O indígena brasileiro em foco na atualidade
Enviada em 29/03/2019
Respeito Mútuo
“Quando o português chegou debaixo duma bruta chuva vestiu o índio, que pena fosse uma manhã de sol o índio tinha despido o português.” (Oswald de Andrade). Analisando a frase é possível fazer uma analogia com um fato ocorrido no Brasil no ato de seu “descobrimento”. Tema esse chamado de colonização- quando os portugueses vieram em prol de explorar as terras- consequentemente, como já haviam habitantes nessa terra os portugueses fizeram com quem parte desses (por obrigação) fossem catequizados, e vestidos, ou seja, tentaram mudar os costumes até então vindos dos índios. De acordo com essa conjuntura, os indígenas continuam sofrendo as consequências e perdendo cada vez mais suas terras e seus povos.
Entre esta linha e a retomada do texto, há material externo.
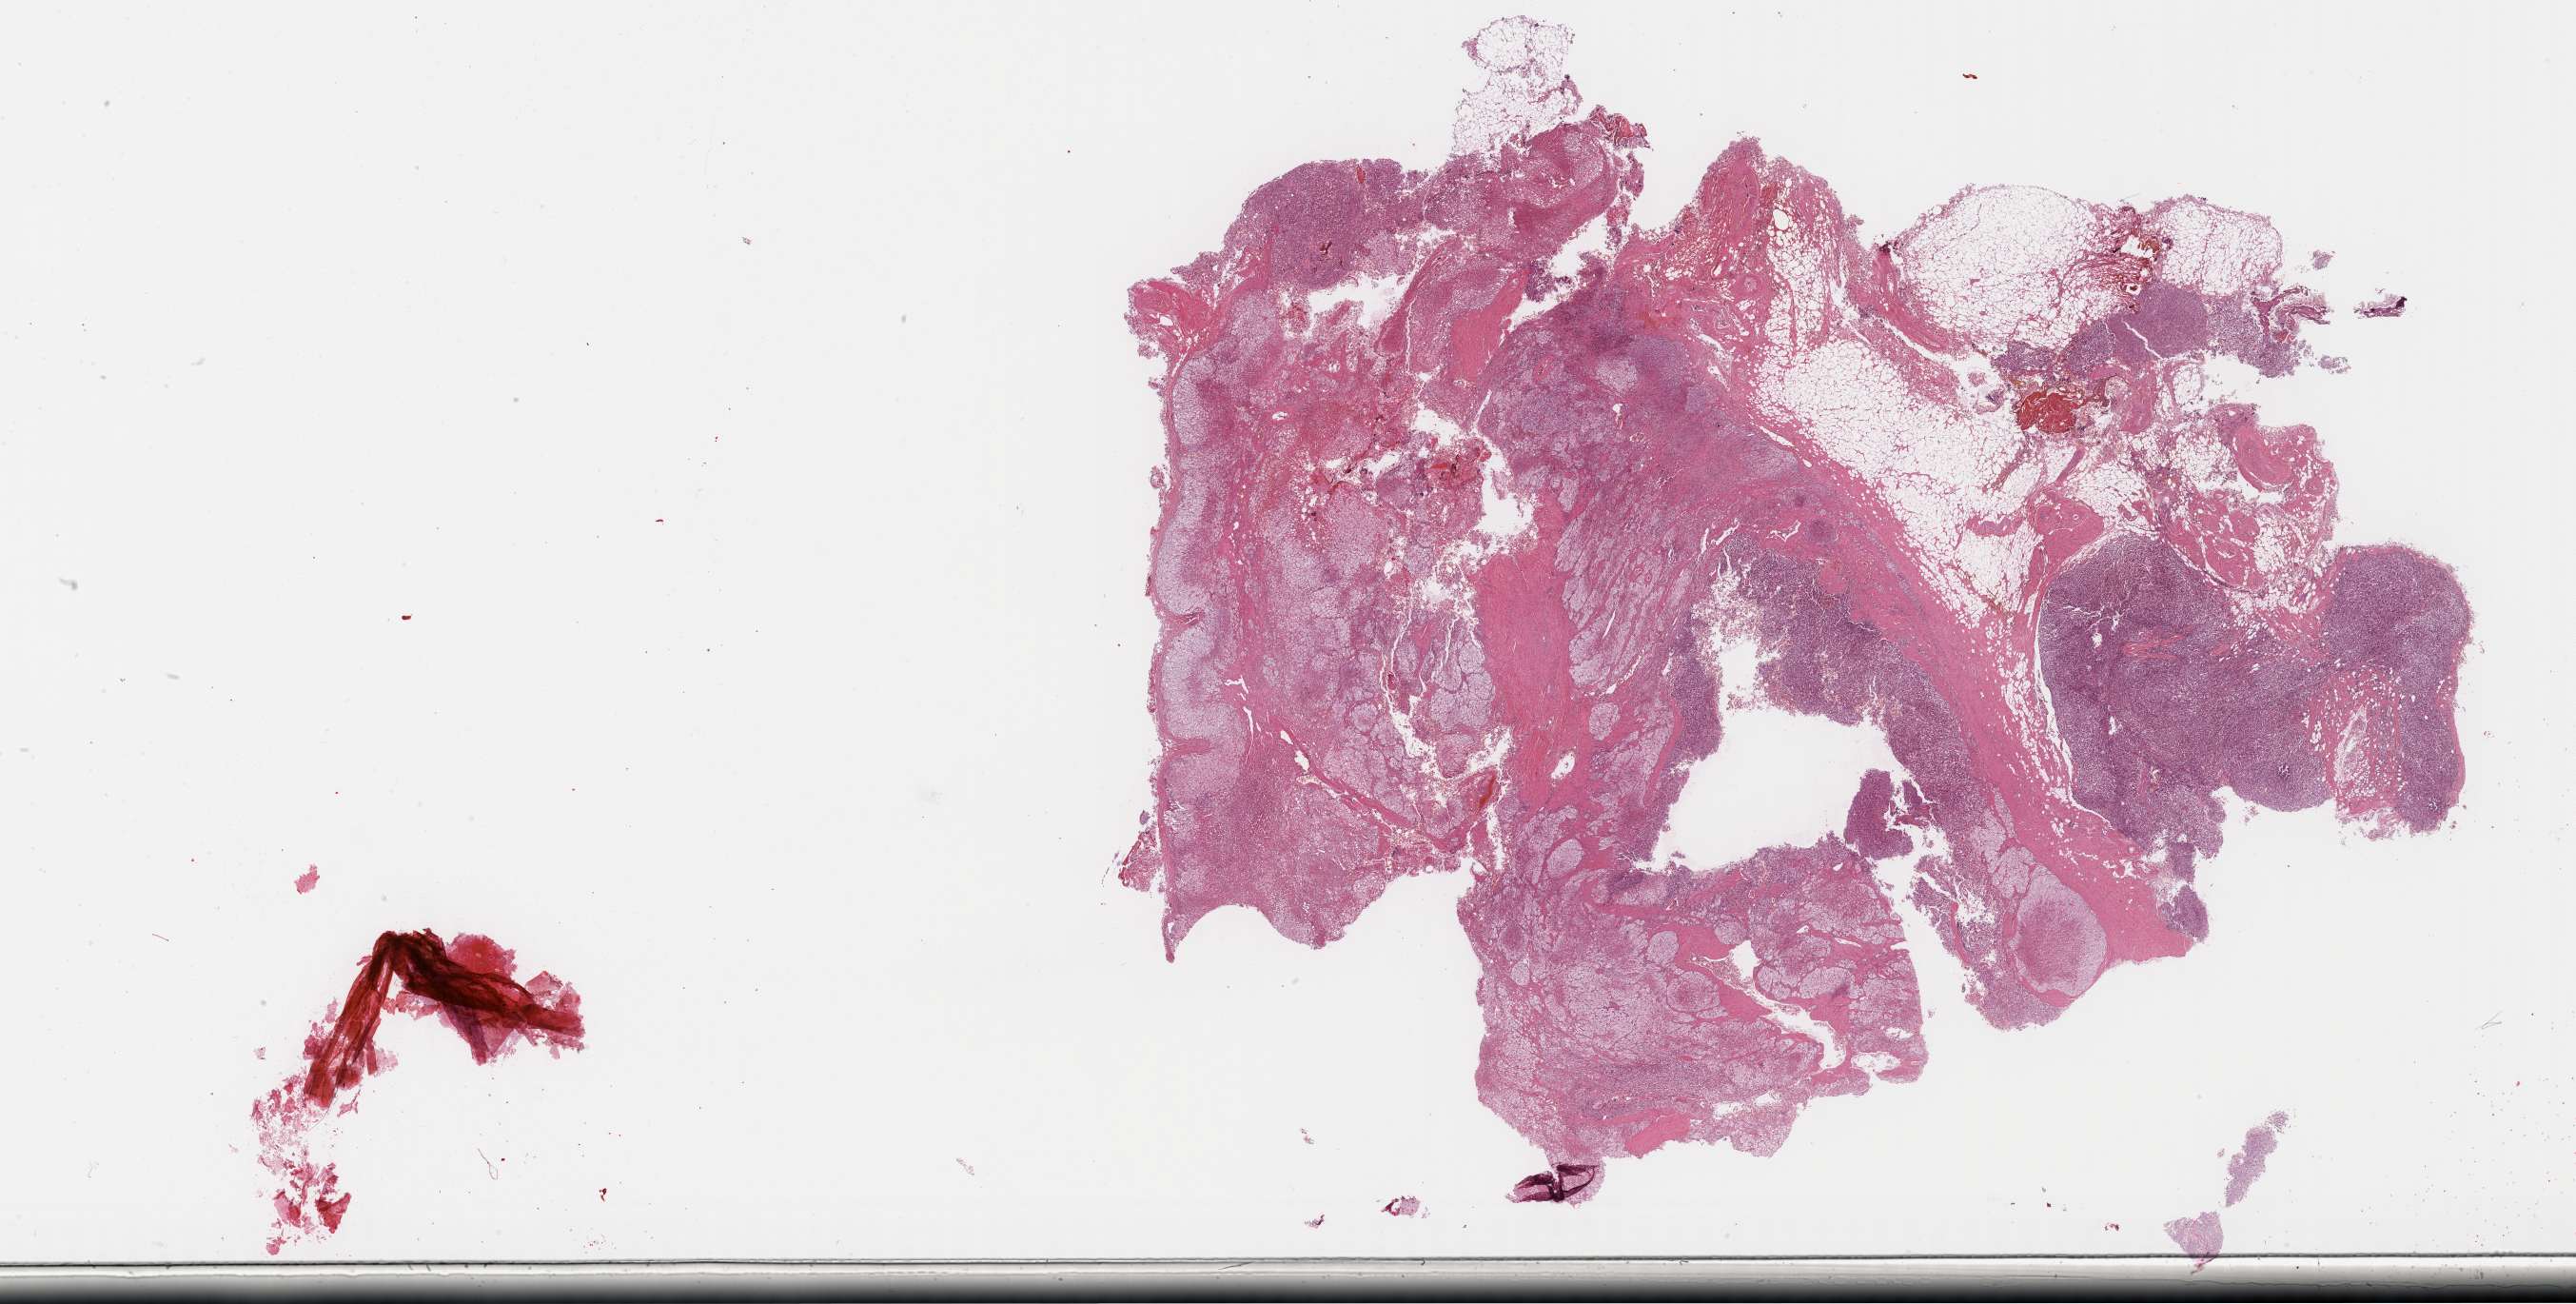
H&E whole-slide image, low-resolution overview of the scanned area, about 43.8 x 22.2 mm (slide scanned at 40x), formalin-fixed paraffin-embedded (FFPE) diagnostic section, primary tumour sample from the adrenal gland. Patient: male, age at initial diagnosis 74 years.
Diagnosis: Pheochromocytoma, malignant.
Concomitantemente, faz-se necessária uma maior problematização em relação ao assunto envolvendo o índio no Brasil, que desde de a época da colonização vem sofrendo com a desapropriação de terras até então habitadas por eles, além disso há ainda uma parcela de indígenas que foram e são escravizados, torturados e estuprados pelo “homem branco”. Existem cerca de novecentos mil indígenas no Brasil atualmente, que lutam para conseguirem permanecer em sua terras e que por vezes são expulsos dessas, em sua maioria são drasticamente violentados.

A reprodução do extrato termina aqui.